Nik seemed in a dour mood and pounded a few beers down faster that our usual pace. His eyes grew glassy, and he glanced at me a few times as if he wanted to tell me something but couldn’t quite bring himself to do it.

“Is something on your mind?” I finally asked.

He ordered another beer. “Yeah. Tata,” he said after the beer arrived. “I went over to the house yesterday. He was home alone and had been in the plum brandy. I asked him where Mati was. ‘Out at a sewing club or some damn thing,’ he told me, then he studied me for a long time. I went into the kitchen and got a glass of milk, and when I came back, he asked me if I was a man.”

Nik took another slug of beer. “I figured there would be no pleasant way out of this conversation, so I said, ‘Yeah, I’m a man. One of the best men in the country, on the Yugoslav national canoe and kayaking team.’

“Tata waved his hand at me as if it were nothing. I planned on drinking my milk and leaving, but he made me sit down and asked what I’d done for the Communist Party. I told him I went to meetings once in a while. I just wanted the conversation to be over.

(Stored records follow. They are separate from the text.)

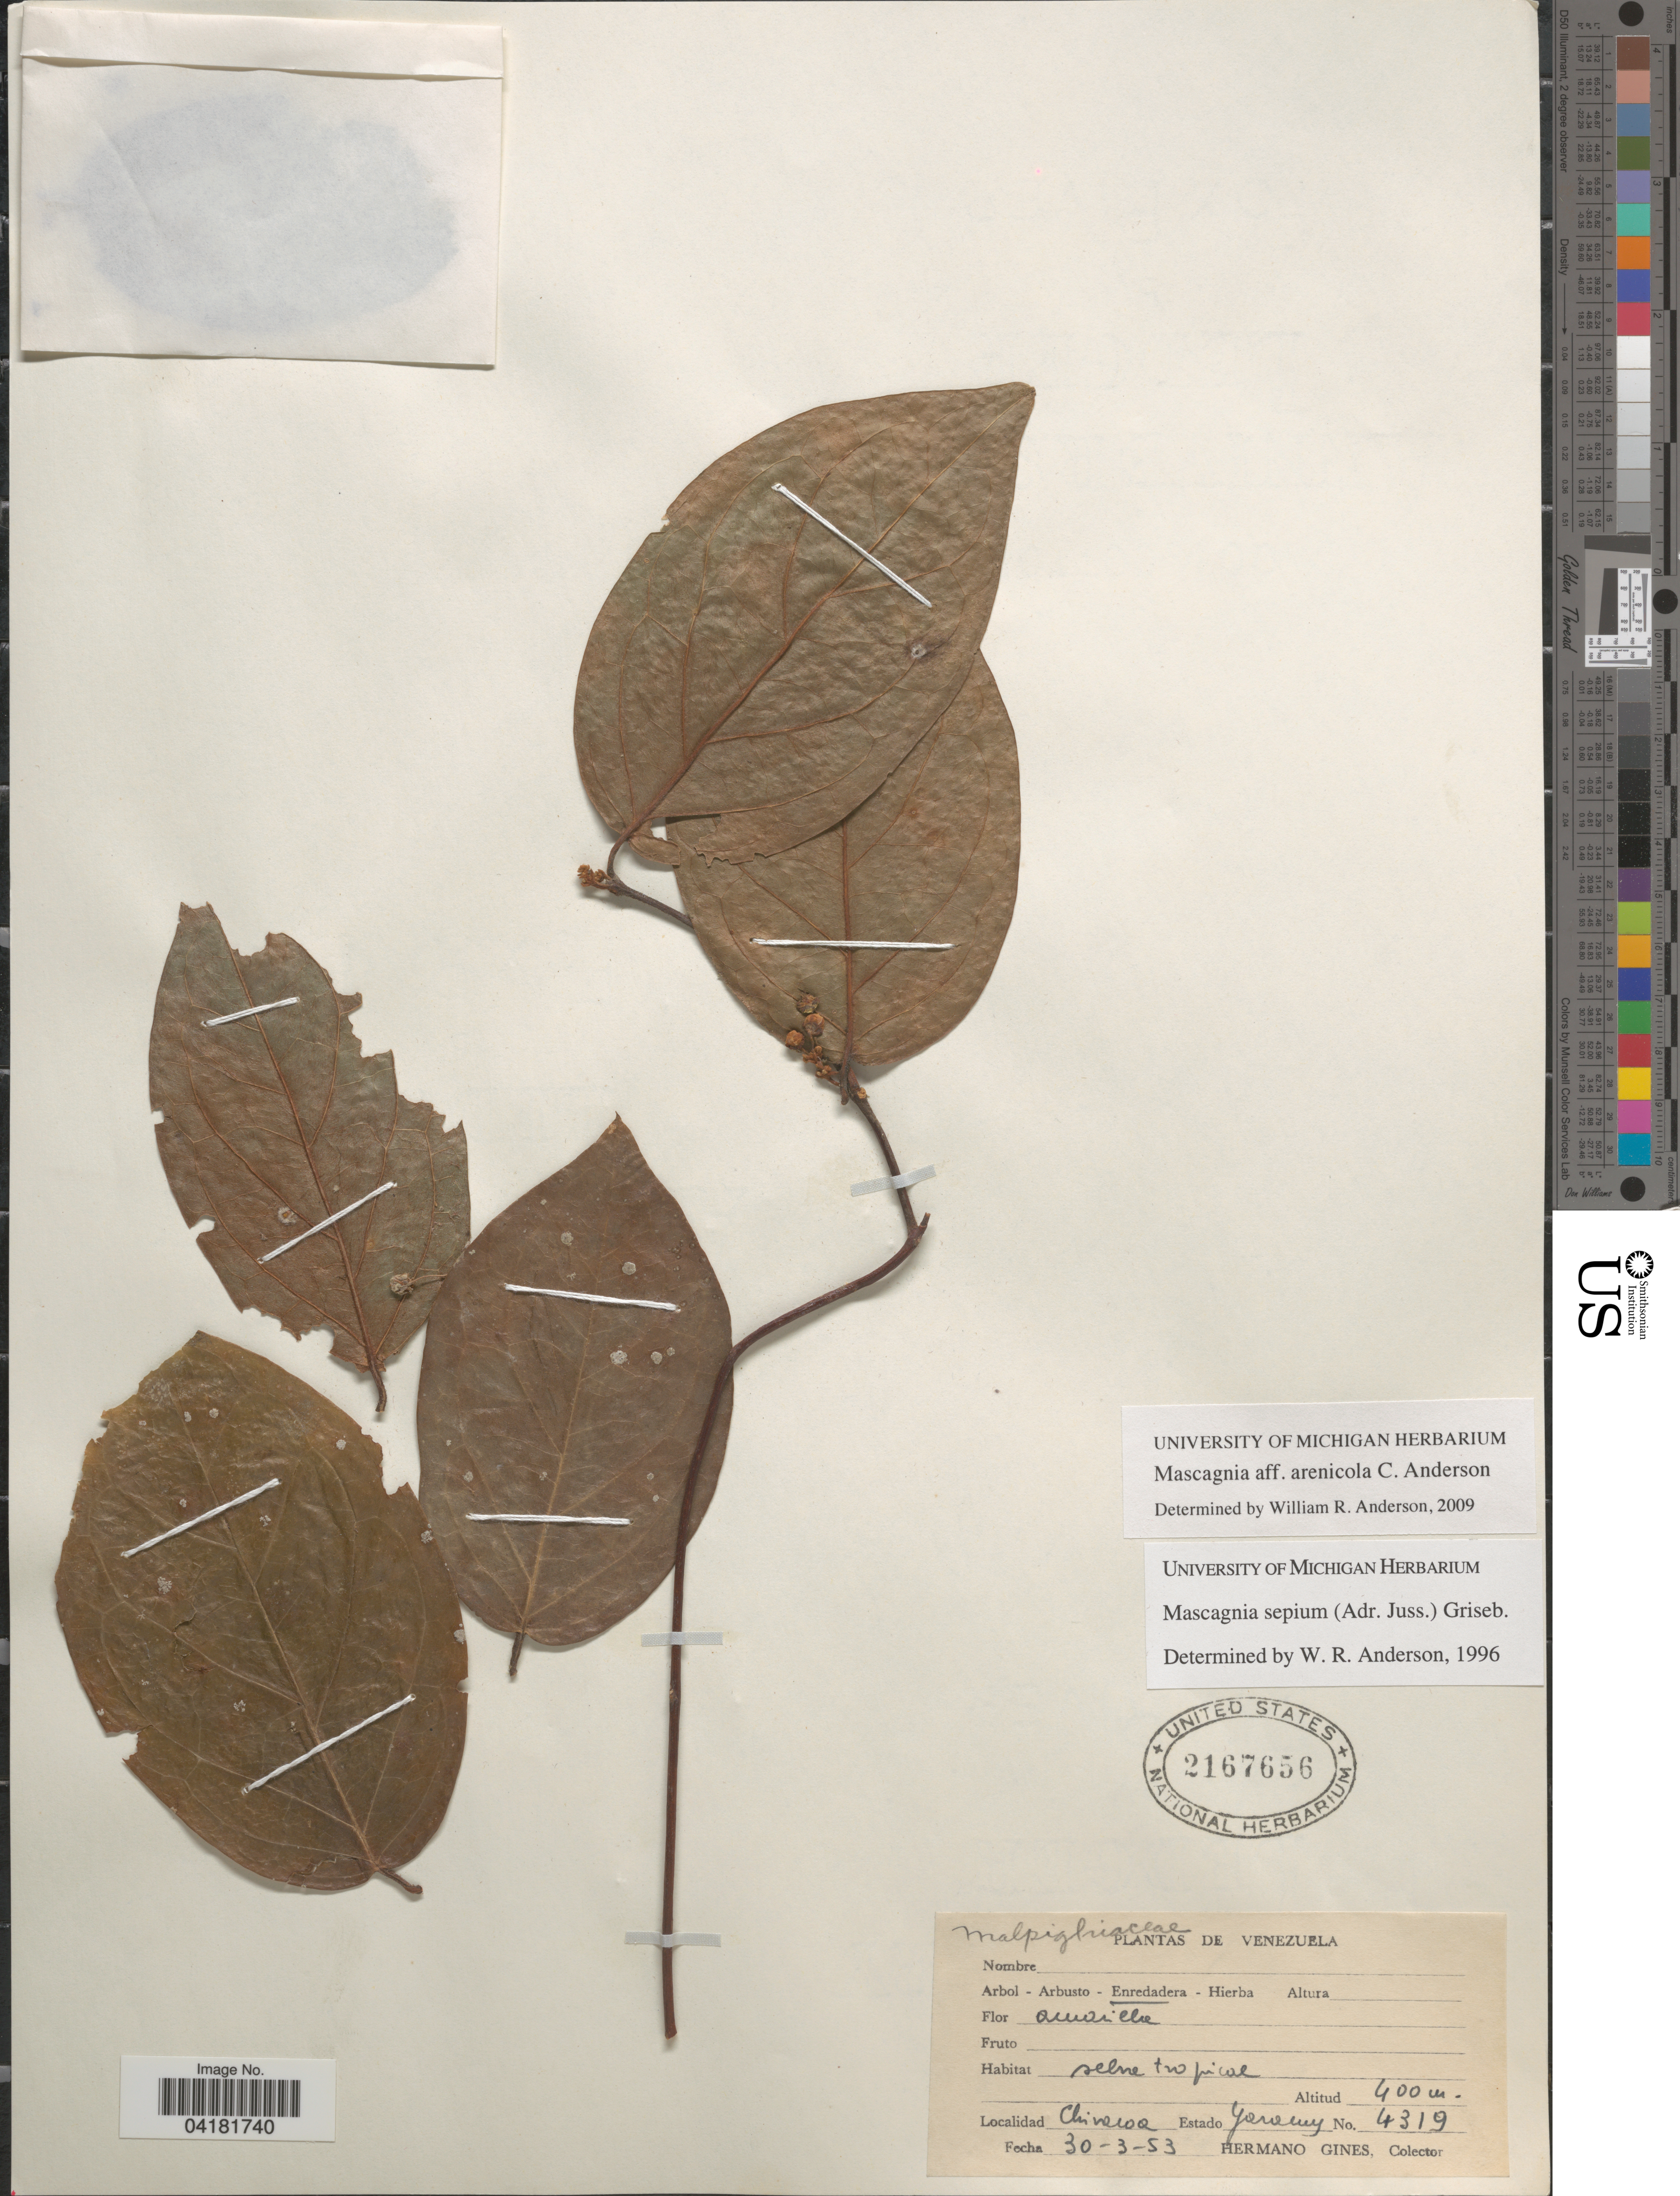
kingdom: Plantae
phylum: Tracheophyta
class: Magnoliopsida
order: Malpighiales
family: Malpighiaceae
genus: Mascagnia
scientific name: Mascagnia arenicola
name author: C.E. Anderson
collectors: Bro. Gines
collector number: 4319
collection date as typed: Transcribed d/m/y: 30/3/53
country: Venezuela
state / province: Yaracuy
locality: Chivacoa.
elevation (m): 400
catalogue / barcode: US 2167656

“Tata laughed at me and said, ‘That is nothing.’ Nik imitated his dad’s gruff voice. ‘You young people don’t know what it’s like to sacrifice for Tito and country, for the party.’

“I told him he was right. I gulped down my milk and took the glass into the kitchen, hoping to leave. But he sat me down and told me what he had done—what he still does—for the Communist Party. Then he told me about the first time he was sent alone to solve a problem for the party. And that was the first of many.”